Aralarında 1944 Türkçülük Turancılık olayları sebebiyle yirmiyedi yaşında genç bir üsteğmenken evi arandığında beşyüzü aşkın değerli kitabı da götürülen Alparslan Türkeş ile Dündar Taşer, Muzaffer Özdağ gibi fikir sahibi değerli kurmay subaylar ve onları tasfiye eden idam taraftarı MBK üyeleri ile Yassıada Kumandanı Tarık Güryay gibi nemrut ve gaddar subayların da bulunduğu ihtilâlcilere bugün ömründe beş kitap okumamış birisinin hiç ayırım yapmadan otuzsekiz serseri diyerek kabadayılık taslaması pek kolay. Bu onlar muktedirken söylenseydi bir değeri olurdu. Yassıada'da dimdik duran, küçük dağları ben yarattım edasındaki komutanla gerektiğinde yumruk yumruğa döğüşen Osman Turan, Fatin Rüştü Zorlu gibi mert isimler halen saygıyla anılıyorlar. Bugün demokrasi şampiyonluğuna soyunanlar o devirde ya ihtilâli alkışlıyor, ya da mahkemelerden yakayı sıyırmak için Menderes aleyhine ifade veriyordu. İdamların gerçekleşmesinde bu tür sahtekarlârın ve asıl serserilerin payı vardır. Asamazlar, hiçbir yapamazlar, mahkemeleri bu yüzden uzatıyorlar, Menderes Yassıada'dan çıkıp beyaz atı ile Eyüpsultan'da görüldü gibi şayialar, mevcut gerilimi ve bölünen MBK'ya alternatif olarak kurulan Silahlı Kuvvetler Birliği teşkilâtının idamlar yönündeki baskısını arttırmıştır. Her şey olup bittikten sonra bu defa herkes idamlara karşı kesilmiştir. Gerçekte idamlara karşı çıkan tek kişi sürgündeki Alparslan Türkeş'tir. 13 Kasım ihaneti yaşanmasıydı idamlar gerçekleştirilemezdi. Gürsel gerçekten isteseydi idamlar gerçekleşmezdi. İnönü son anda mani olmaya çalışmak yerine baştan samimiyetle karşı çıksaydı idamlar gerçekleşmezdi. 14'ler tasfiye edildikten sonra yeniden oluşturulan MBK tasdik etmeseydi idamlar gerçekleşmezdi. Tasfiyeden sonra aciz duruma düşen MBK'nın da üzerinde bir güç olarak zuhur eden SKB ısrar etmeseydi idamlar gerçekleşmezdi. Amerika ve Avrupa karşı çıksaydı idamlar gerçekleşmezdi. Ve hatta demokratlar isteseydi idamlar gerçekleşmezdi. İhtilâl hakkında yeterli bilgiye sahip olmayanlar kamuoyunu yanlış bilgilendiriyorlar.
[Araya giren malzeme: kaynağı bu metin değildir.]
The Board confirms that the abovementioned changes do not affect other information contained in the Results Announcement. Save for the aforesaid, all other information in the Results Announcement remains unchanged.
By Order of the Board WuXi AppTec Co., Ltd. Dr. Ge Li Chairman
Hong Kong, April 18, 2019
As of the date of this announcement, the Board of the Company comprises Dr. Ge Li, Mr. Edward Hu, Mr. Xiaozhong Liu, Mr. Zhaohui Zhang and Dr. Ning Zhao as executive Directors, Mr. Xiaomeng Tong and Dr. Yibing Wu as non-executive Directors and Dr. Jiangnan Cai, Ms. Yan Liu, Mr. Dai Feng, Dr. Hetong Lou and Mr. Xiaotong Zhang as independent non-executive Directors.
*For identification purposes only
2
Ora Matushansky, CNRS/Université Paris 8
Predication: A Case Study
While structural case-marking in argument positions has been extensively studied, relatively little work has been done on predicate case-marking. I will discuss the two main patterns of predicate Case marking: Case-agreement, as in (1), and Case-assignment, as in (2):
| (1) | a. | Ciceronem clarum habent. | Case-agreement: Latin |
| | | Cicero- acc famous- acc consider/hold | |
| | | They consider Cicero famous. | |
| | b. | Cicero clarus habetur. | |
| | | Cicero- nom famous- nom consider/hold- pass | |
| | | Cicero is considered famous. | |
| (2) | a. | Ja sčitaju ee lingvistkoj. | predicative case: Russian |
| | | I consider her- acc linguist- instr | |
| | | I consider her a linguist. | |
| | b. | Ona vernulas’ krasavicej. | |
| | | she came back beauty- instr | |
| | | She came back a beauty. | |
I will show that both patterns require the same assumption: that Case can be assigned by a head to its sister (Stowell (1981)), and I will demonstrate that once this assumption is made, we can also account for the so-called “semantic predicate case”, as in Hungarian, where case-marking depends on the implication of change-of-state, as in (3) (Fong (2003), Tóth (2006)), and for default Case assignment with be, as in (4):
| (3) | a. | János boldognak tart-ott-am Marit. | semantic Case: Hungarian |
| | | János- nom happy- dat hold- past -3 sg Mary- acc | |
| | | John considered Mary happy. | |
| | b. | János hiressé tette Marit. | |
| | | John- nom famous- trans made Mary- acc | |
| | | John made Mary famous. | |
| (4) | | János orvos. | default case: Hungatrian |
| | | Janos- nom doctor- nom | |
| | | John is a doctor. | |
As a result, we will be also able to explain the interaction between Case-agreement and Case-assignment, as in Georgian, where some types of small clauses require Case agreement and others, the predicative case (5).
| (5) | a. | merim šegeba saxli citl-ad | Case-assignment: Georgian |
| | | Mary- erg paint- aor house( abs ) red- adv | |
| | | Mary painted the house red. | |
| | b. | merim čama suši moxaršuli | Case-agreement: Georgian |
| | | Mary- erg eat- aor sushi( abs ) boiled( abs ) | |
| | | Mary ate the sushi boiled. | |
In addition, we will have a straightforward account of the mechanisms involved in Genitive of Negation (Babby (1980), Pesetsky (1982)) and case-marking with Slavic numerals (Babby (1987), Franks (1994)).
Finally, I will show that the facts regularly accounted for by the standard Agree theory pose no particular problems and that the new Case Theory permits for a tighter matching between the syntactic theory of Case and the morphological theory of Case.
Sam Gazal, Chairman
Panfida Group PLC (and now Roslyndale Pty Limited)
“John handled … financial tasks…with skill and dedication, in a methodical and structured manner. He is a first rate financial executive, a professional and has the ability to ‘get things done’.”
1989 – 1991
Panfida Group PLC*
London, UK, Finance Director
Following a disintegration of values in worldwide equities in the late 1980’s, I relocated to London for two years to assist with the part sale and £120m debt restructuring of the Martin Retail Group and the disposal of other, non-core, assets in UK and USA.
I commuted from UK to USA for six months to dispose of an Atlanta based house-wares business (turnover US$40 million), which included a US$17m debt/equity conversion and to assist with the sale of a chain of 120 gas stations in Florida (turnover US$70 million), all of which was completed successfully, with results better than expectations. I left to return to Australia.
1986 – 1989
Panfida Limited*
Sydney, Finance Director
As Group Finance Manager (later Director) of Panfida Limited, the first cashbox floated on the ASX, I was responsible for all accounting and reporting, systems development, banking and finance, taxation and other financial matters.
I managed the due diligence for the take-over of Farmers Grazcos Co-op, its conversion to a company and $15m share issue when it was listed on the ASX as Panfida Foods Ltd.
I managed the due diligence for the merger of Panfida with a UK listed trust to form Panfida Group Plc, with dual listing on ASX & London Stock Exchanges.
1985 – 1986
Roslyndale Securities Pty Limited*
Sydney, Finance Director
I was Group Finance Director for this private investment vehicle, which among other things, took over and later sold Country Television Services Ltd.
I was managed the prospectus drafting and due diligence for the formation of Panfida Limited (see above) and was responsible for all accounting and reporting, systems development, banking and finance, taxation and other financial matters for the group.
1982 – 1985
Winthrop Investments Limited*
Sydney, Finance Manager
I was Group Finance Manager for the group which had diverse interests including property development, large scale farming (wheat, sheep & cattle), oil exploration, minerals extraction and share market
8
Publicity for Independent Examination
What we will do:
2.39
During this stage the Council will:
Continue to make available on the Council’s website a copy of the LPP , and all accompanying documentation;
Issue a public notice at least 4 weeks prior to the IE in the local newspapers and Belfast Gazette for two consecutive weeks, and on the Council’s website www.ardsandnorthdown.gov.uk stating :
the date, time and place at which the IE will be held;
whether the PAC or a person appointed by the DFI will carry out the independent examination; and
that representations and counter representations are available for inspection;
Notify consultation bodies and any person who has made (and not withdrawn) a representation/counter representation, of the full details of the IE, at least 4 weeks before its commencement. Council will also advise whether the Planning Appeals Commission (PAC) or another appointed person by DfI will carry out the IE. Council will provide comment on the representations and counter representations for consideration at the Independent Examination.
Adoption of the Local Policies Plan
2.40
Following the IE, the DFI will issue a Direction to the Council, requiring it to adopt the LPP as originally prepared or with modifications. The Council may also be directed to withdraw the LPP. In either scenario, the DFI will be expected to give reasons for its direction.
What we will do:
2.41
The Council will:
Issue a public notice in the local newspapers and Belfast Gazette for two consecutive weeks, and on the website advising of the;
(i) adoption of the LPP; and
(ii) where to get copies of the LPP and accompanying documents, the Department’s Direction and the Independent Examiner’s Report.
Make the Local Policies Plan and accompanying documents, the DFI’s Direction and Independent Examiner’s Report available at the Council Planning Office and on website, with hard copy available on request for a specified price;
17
İhtilâlciler otuzsekiz MBK üyesinden ibaret değildir. Belki otuzsekiz kişinin birkaç katı kadar subay birinci dereceden rol oynamış, binlerce subay da desteklemiştir. İhtilâlin gerçekleşmesinde daha büyük payı olanların bir kısmı MBK dışında kalırken, bazıları son anda katıldıkları ve hiç hak etmedikleri halde MBK'ya dahil olmayı başarabilmişlerdir. Bu ve benzeri çekememezlik, kıskançlık ve sair sebeplerle cuntacılık ve darbecilik modası almış yürümüş, 1971'e kadar fasılasız devam etmiştir. İhtilâli otuzsekiz kişiyle mahdut görmek meslelerin derinliğine nüfuz edilmediğini göstermektedir. Ordu içinde silahlı bir çatışma yaşanmaması ihtilâlin sadece otuzekiz kafadarın eseri olmadığının delilidir.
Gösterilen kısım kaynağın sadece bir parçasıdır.